• **DOCUMENT EXCERPT**:
════════════════

Load testing with WideWorldImporters
Imagine that I just left my desk and I went to get a delicious latte from somewhere. While I’m gone trouble strikes.
Our version of trouble today involves using some load testing tools that Microsoft gives you free with WideWorldImporters. It’s called the workload drivers.
You get it from the exact same place you download the sample database on GitHub.
I’m gonna open that up and I’ve just got it installed on my test instance’s S drive.
I’m gonna open up Multithreaded Order Insert.exe and I’m just gonna use the defaults for this.
It automatically is gonna look for a local SQL Server – that’s my little test instance– and look at the Wide World Importer’s database.
It will be barraging WideWorldImporters with inserts across ten threads, just using the default.
So let’s start that up.
Meanwhile “Frank” starts working too
And so while things get busy on that mimicking our order insert, mimicking a lot of customer activity, let’s say that Frank at our office also starts doing some work.
Frank, whose work is simulated by a SQL Server agent job that our setup script created when I ran it.
So Frank starts doing some work too. And Frank is running and the inserts are running.
Let’s pretend that we can see the instance when we – really I’m out at coffee, but if I was back in production here’s what I would see if I was looking at the instance.
I’m gonna just say, if I was there, I love sp_WhoIsActive for active troubleshooting. I’m gonna run this a few times and notice that things are changing.
At the instant I ran this now we do have blocking. Session 69 is blocking those ten import threads.
But if I keep refreshing this, it’s rotational blocking.

════════════════

• **DATASET EXCERPTS**:

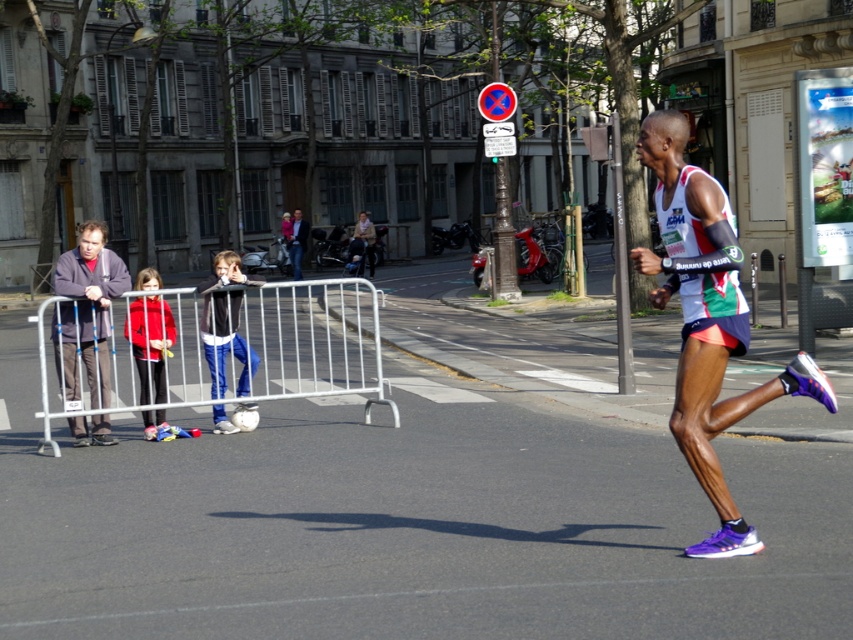
Who is more distant from viewer, (38, 449) or (206, 310)?

The point (206, 310) is more distant.

Is silver metallic barricade at left behind blue jeans at center?

No, it is not.

Is point (247, 339) more distant than point (218, 323)?

Yes, point (247, 339) is behind point (218, 323).

Locate an element on the screen. The height and width of the screenshot is (640, 853). silver metallic barricade at left is located at coordinates (218, 348).

Is point (155, 292) in front of point (294, 275)?

Yes, point (155, 292) is in front of point (294, 275).

What are the coordinates of `silver metallic barricade at left` in the screenshot? It's located at (218, 348).

Find the location of `silver metallic barricade at left`. silver metallic barricade at left is located at coordinates (218, 348).

Between blue jeans at center and red fleece jacket at left, which one has less height?

red fleece jacket at left is shorter.

Does blue jeans at center have a lesser width compared to red fleece jacket at left?

In fact, blue jeans at center might be wider than red fleece jacket at left.

Between point (253, 356) and point (154, 364), which one is positioned behind?

The point (253, 356) is more distant.

Locate an element on the screen. Image resolution: width=853 pixels, height=640 pixels. blue jeans at center is located at coordinates (225, 323).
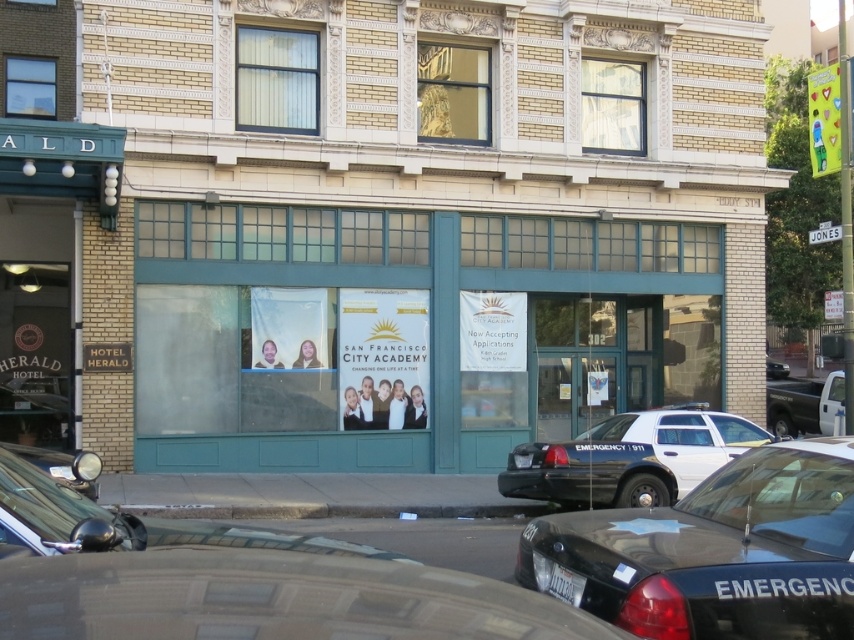
Question: Can you confirm if metallic silver truck at right is positioned below black glossy sedan at right?

Choices:
 (A) no
 (B) yes

Answer: (B)

Question: Based on their relative distances, which object is nearer to the metallic silver truck at right?

Choices:
 (A) black glossy sedan at right
 (B) black glossy emergency vehicle at lower center
 (C) black/white emergency vehicle at center

Answer: (A)

Question: Can you confirm if black glossy emergency vehicle at lower center is wider than metallic silver truck at right?

Choices:
 (A) no
 (B) yes

Answer: (B)

Question: Does black/white emergency vehicle at center appear on the left side of black glossy sedan at right?

Choices:
 (A) yes
 (B) no

Answer: (A)

Question: Which point appears closest to the camera in this image?

Choices:
 (A) (785, 376)
 (B) (741, 529)
 (C) (796, 387)
 (D) (650, 432)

════════════════

• **REQUIRED TASKS**:
A) Repeat word for word the part of the load-testing text that opens with the words containing "Load testing with" and closes with "using the default.".
B) Reproduce the records word for word from their start through the line containing "Is point (155, 292)", including both ends. Leave the pictures out.

• **RESULTS IN ORDER**:
A)
Load testing with WideWorldImporters
Imagine that I just left my desk and I went to get a delicious latte from somewhere. While I’m gone trouble strikes.
Our version of trouble today involves using some load testing tools that Microsoft gives you free with WideWorldImporters. It’s called the workload drivers.
You get it from the exact same place you download the sample database on GitHub.
I’m gonna open that up and I’ve just got it installed on my test instance’s S drive.
I’m gonna open up Multithreaded Order Insert.exe and I’m just gonna use the defaults for this.
It automatically is gonna look for a local SQL Server – that’s my little test instance– and look at the Wide World Importer’s database.
It will be barraging WideWorldImporters with inserts across ten threads, just using the default.

B)
Who is more distant from viewer, (38, 449) or (206, 310)?

The point (206, 310) is more distant.

Is silver metallic barricade at left behind blue jeans at center?

No, it is not.

Is point (247, 339) more distant than point (218, 323)?

Yes, point (247, 339) is behind point (218, 323).

Locate an element on the screen. The height and width of the screenshot is (640, 853). silver metallic barricade at left is located at coordinates (218, 348).

Is point (155, 292) in front of point (294, 275)?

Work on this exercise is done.